British Pound Hit by Surprise Data Disappointment
The British pound (GBP) traded lower against the US dollar and euro after the Confederation of British Industry released a disappointing retail sales report for the month of March. Economists were looking for a sharp improvement in spending, but the index of annual sales growth dropped from 8 to 0. This is the weakest reading in seven months and bodes poorly for the broader retail sales index.
The only silver lining was in expectations: retailers expect sales volume to pick up significantly in April. Unfortunately, based on this report, we are worried that the 2.1% increase in retail sales last month will not be sustained in March.
Fourth quarter current account and final GDP numbers are due for release on Wednesday. No growth revisions are expected, but the current account deficit could shrink to -12.5 billion from -12.8 billion.

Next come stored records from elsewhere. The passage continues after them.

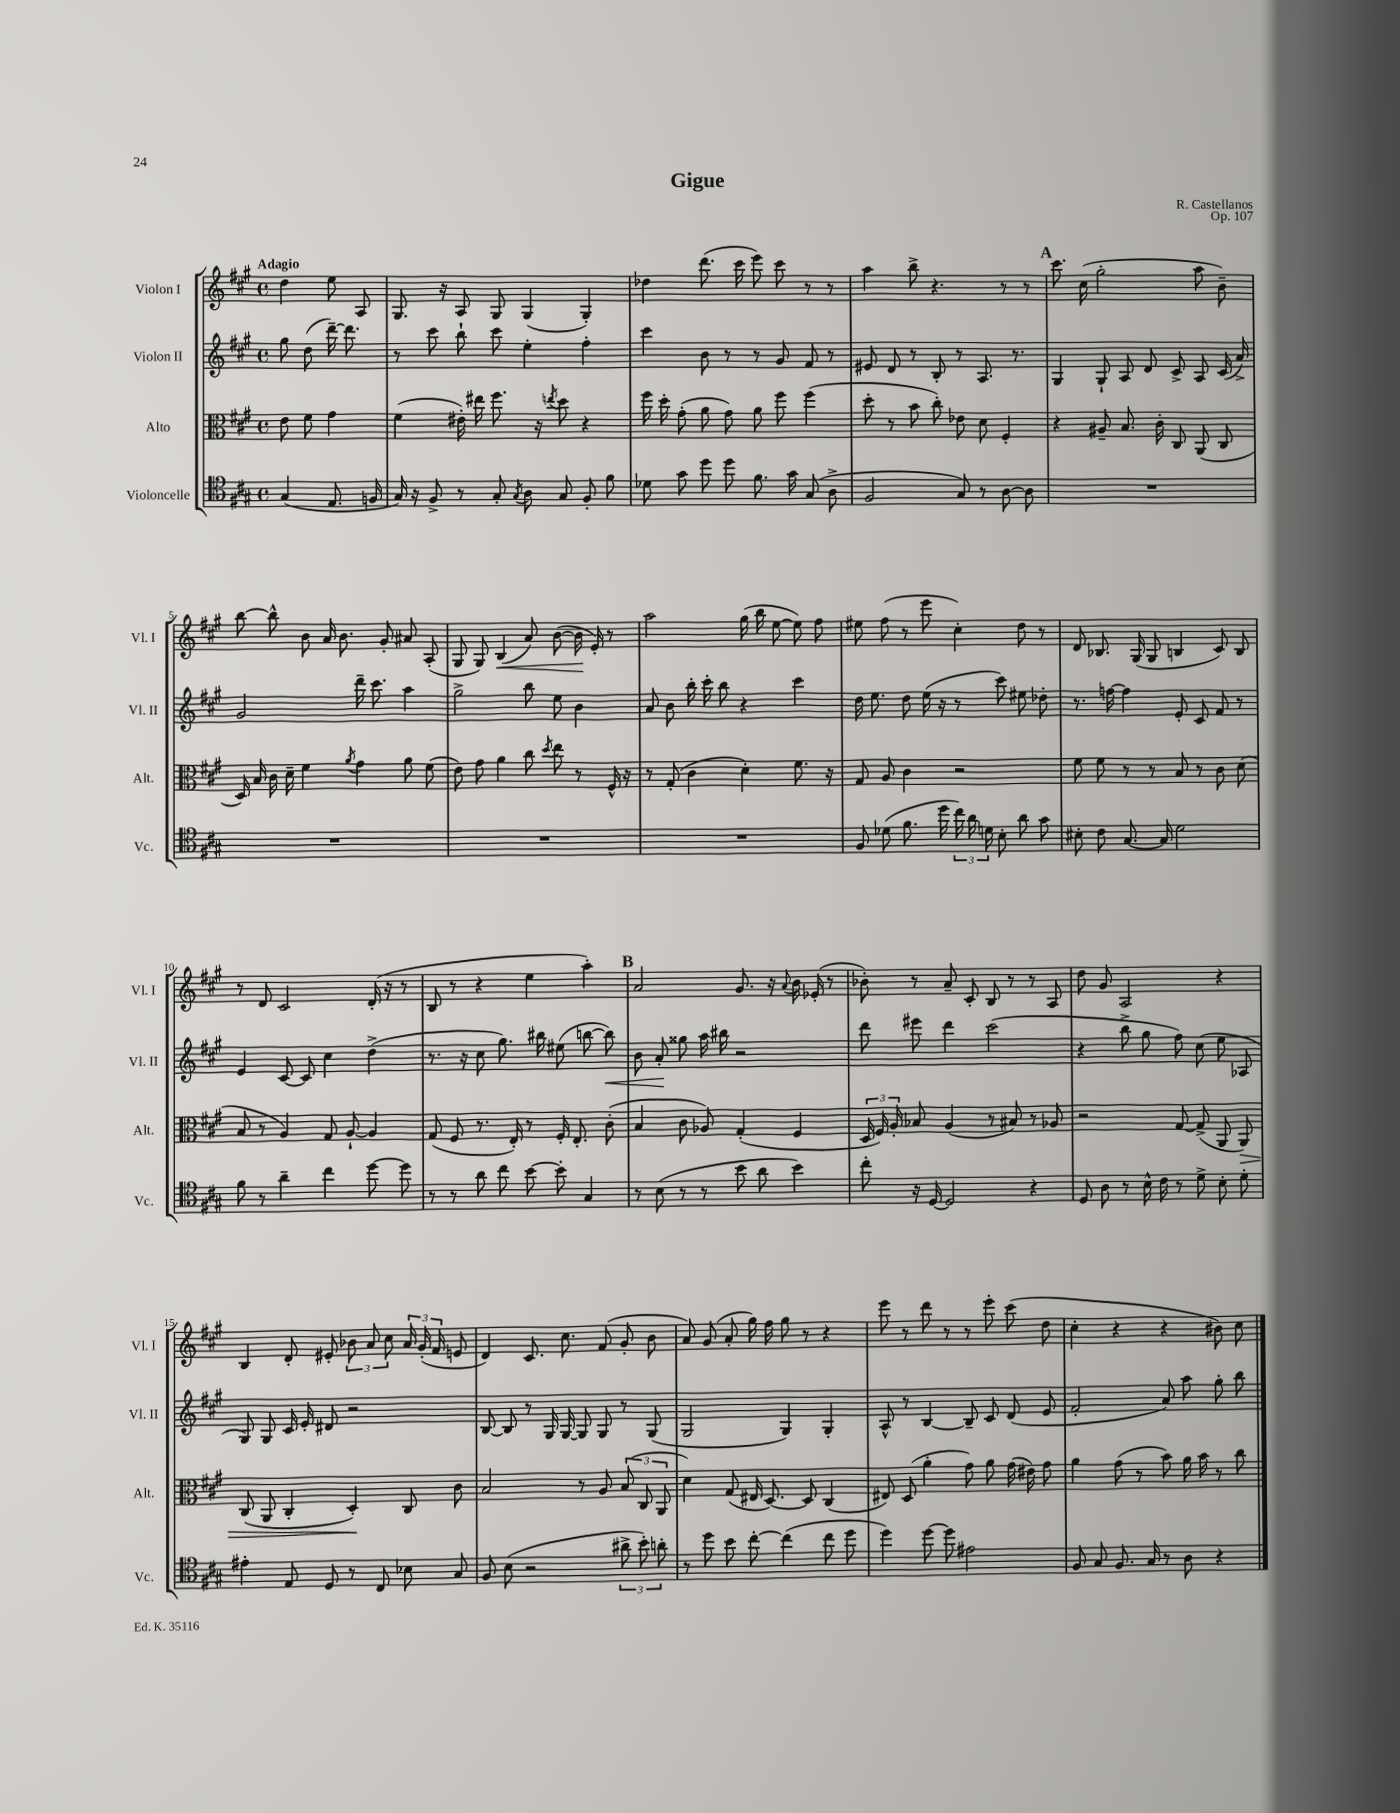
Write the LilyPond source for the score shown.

\header { title = "Gigue" composer = "R. Castellanos" opus = "Op. 107" }
<<
\new StaffGroup <<
\new Staff = "s0" \with { instrumentName = "Violon I" shortInstrumentName = "Vl. I" } {
    \clef treble \key a \major \defaultTimeSignature \time 4/4 \partial 2 \tempo "Adagio"
    \autoBeamOff d''4 e''8 a8 |
    gis8. r16 a8 gis8 gis4( gis4-.) |
    des''4 d'''8.( cis'''16 e'''8) cis'''8 r8 r8 |
    a''4 b''8-> r4. r8 r8 |
    \mark \markup { \bold "A" } cis'''8. cis''16( gis''2-. a''8 b'8--) |
    b''8~ b''8-^ b'8 a'16 b'8. gis'8-. ais'8 a8-.( |
    gis8 gis8) b4\<( a'8) b'8~( b'16\! e'16-.) r8 |
    a''2 gis''16( b''16 e''8~ e''8) fis''8 |
    eis''8 fis''8( r8 e'''8 cis''4-.) d''8 r8 |
    d'8 bes8. gis16( gis8 b4 cis'8) b8 |
    r8 d'8 cis'2 d'16-.( r16 r8 |
    b8 r8 r4 e''4 a''4-.) |
    \mark \markup { \bold "B" } a'2 gis'8. r16 \appoggiatura { a'8 } b'16 ees'16-.( r8 |
    bes'8-.) r8 a'8-- cis'8-. b8 r8 r8 a8 |
    d''8 gis'8 a2 r4 |
    b4 d'8-. eis'8-. \tuplet 3/2 { bes'8 a'8 cis''8 } \tuplet 3/2 { a'16 gis'16-.( fis'16 } e'8 |
    d'4) cis'8. cis''8. fis'8( gis'8-. b'8 |
    a'8) gis'8( a'8-. gis''16) fis''16 gis''8 r8 r4 |
    e'''8 r8 d'''8 r8 r8 e'''8-. cis'''8( d''8 |
    cis''4-. r4 r4 bis'8) cis''8 \bar "|." |
}
\new Staff = "s1" \with { instrumentName = "Violon II" shortInstrumentName = "Vl. II" } {
    \clef treble \key a \major \defaultTimeSignature \time 4/4 \partial 2
    \autoBeamOff gis''8 d''8( d'''16~--) d'''8. |
    r8 cis'''8 b''8-! cis'''8 e''4-. fis''4-. |
    cis'''4 b'8 r8 r8 gis'8 fis'8 r8 |
    eis'8 d'8 r8 b8-. r8 a8. r8. |
    \mark \markup { \bold "A" } gis4 gis8-! a8 d'8 cis'8-> a8 cis'16( a'16->) |
    gis'2 d'''16-- cis'''8. a''4 |
    gis''2-> b''8 e''8 b'4 |
    a'8 b'8 b''16-. cis'''16-. b''8 r4 cis'''4 |
    d''16 e''8. d''8 e''16( r16 r8 cis'''8) eis''8 des''8-. |
    r8. f''16~ f''4 e'8-. cis'8 fis'8 r8 |
    e'4 cis'8~ cis'8 cis''4 d''4->( |
    r8. r16 cis''8 gis''8.) bis''16 eis''8( b''8~ b''8\<) |
    \mark \markup { \bold "B" } b'8 a'8-.\! gisis''8 a''16 bis''16 r2 |
    d'''8 eis'''8 d'''4 cis'''2( |
    r4 b''8-> gis''8 fis''8) cis''8( e''8 aes8 |
    gis8) gis8 cis'16 e'16-. dis'8 r2 |
    b8~ b8 r8 gis16 gis16~ gis8 gis8 r8 gis8( |
    gis2 gis4) gis4-. |
    a8-^ r8 b4~ b8-- cis'8 d'8( e'8 |
    fis'2-. a'8) a''8 gis''8-. b''8 \bar "|." |
}
\new Staff = "s2" \with { instrumentName = "Alto" shortInstrumentName = "Alt." } {
    \clef alto \key a \major \defaultTimeSignature \time 4/4 \partial 2
    \autoBeamOff e'8 fis'8 gis'4 |
    fis'4( eis'16-.) eis''16 fis''8. r16 \acciaccatura { e''8 } d''8 r4 |
    fis''16 d''16-. gis'8-.( a'8 gis'8) a'8 fis''8 fis''4( |
    d''8-. r8 b'8 cis''8-.) ees'8 d'8 fis4-. |
    \mark \markup { \bold "A" } r4 ais8-- b8. cis'16-. cis8 a,8( cis8 |
    d16) b16 cis'16 d'16-- fis'4 \acciaccatura { a'8 } gis'4 a'8 fis'8( |
    e'8) gis'8 a'4 cis''8 \acciaccatura { d''8 } e''8 r8 fis16-^ r16 |
    r8 gis8-.( cis'4 d'4-.) fis'8. r16 |
    gis8 a8 cis'4 r2 |
    fis'8 fis'8 r8 r8 b8 r8 cis'8 d'8( |
    b8 r8 a4) gis8 a8~-! a4 |
    gis8( fis8 r8. e16-.) r8 fis16-. e8.-. cis'8-.( |
    \mark \markup { \bold "B" } b4 cis'8 aes8) gis4-.( fis4 |
    \tuplet 3/2 { d16 fis16) a16-. } bes8 a4( r8 bis8) r8 aes8 |
    r2 gis8~ gis8->( a,8 a,8\>) |
    cis8( a,8 cis4-. d4-.\!) cis8 cis'8 |
    b2 r8 a8 \tuplet 3/2 { b8( cis8 a,8 } |
    d'4) gis8( eis16 d8.~) d8 cis4( |
    eis8) d8( a'4-. gis'8) a'8 gis'16( eis'16) gis'8 |
    a'4 gis'8( r8 b'8) a'16 b'16 r8 cis''8 \bar "|." |
}
\new Staff = "s3" \with { instrumentName = "Violoncelle" shortInstrumentName = "Vc." } {
    \clef tenor \key a \major \defaultTimeSignature \time 4/4 \partial 2
    \autoBeamOff gis4( e8. f16 |
    gis16) r16 fis8-> r8 gis8-. \acciaccatura { gis8 } a8 gis8 fis8-. fis'8 |
    des'8 gis'8 d''8 d''8 fis'8. gis'16 gis8( a8-> |
    fis2 gis8) r8 a8~ a8 |
    \mark \markup { \bold "A" } R1 |
    R1 |
    R1 |
    R1 |
    fis8 des'8( fis'8. d''16 \tuplet 3/2 { cis''16) a'16 d'16 } b8-. a'8 gis'8 |
    bis8-. cis'8 gis8.~ gis16 d'2 |
    fis'8 r8 a'4-- cis''4 d''8~ d''8 |
    r8 r8 a'8 cis''8 b'8~ b'8-. gis4 |
    \mark \markup { \bold "B" } r8 b8( r8 r8 b'8 a'8 b'4) |
    cis''8-. r16 d16~ d2 r4 |
    d8 a8 r8 b16-^ cis'16 r8 d'8-> b8-. d'8-. |
    eis'4-. e8 d8 r8 cis8 bes8 gis8 |
    fis8 b8( r2 \tuplet 3/2 { ais'8-> b'8-.) a'8-. } |
    r8 d''8 b'8 cis''8~-. cis''4( cis''8 d''8 |
    d''4) d''8~ d''8 eis'2 |
    fis8 gis8 fis8. gis16 r8 a8 r4 \bar "|." |
}
>>
>>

3 Reasons for the Canadian Dollar (CAD) Rally
For the fifth consecutive trading day, the Canadian (CAD), New Zealand (NZD), and Australian (AUD) dollars all powered higher against the greenback. The CAD benefitted from three distinct factors: 1) an unexplained 1.4% increase in oil prices; 2) changing risk appetite; and 3) expectations for a stronger inflation report on Wednesday. Economists are looking for consumer prices to jump 0.7% after growing a mere 0.1% the prior month. We agree that price pressures in Canada have increased, and if the data validates everyone's views, USDCAD could drop to 1.0120, the 50-day SMA.
The AUDUSD tested 1.05 but has so far failed to break above this level, although we think it is only a matter of time before a break occurs. Reserve Bank of Australia (RBA) Governor Glenn Stevens spoke this week, but made no particular comments about monetary policy. The RBA's half-yearly Financial Stability Review was due Tuesday evening as well, which could be a trigger for a break above 1.05 as long as the central bank does not sound overly cautious or warn about the negative consequences of a strong currency.
The New Zealand dollar, on the other hand, rose to a one-month high against the US dollar on the back of stronger trade numbers. The country turned a 414 million trade surplus after reporting a -287 million deficit in January. Exports increased sharply while imports declined slightly. Business confidence numbers were due for release Tuesday evening, and we expect the data will continue to support gains for the NZDUSD.
Finally, Some Help from BoJ Governor Kuroda
Japanese yen (JPY) crosses received a boost from the rally in US equities and overnight comments from Bank of Japan (BoJ) Governor Haruhiko Kuroda. During his Parliamentary testimony, Kuroda sounded optimistic about the economy and committed to easier monetary policy. He said the economy has stopped weakening and showed positive signs of improvement.
The weaker yen helped to boost corporate and household sentiment, but uncertainties are high for Japan's economy, and therefore, the BoJ will need to do whatever it takes to end deflation. More specifically, the central bank plans to discuss different ways to lower the yield curve, including extending bond maturities in their asset fund along with increasing purchases of long-term bonds. Kuroda expects to achieve the 2% inflation goal in two years but admitted that Japan may not be able to accomplish this goal through monetary policy alone.
No Japanese economic data is scheduled for immediate release, but we learned recently that small business confidence increased in March, while inflationary pressures ticked higher in February. Unfortunately, neither of these reports lent much support to the yen.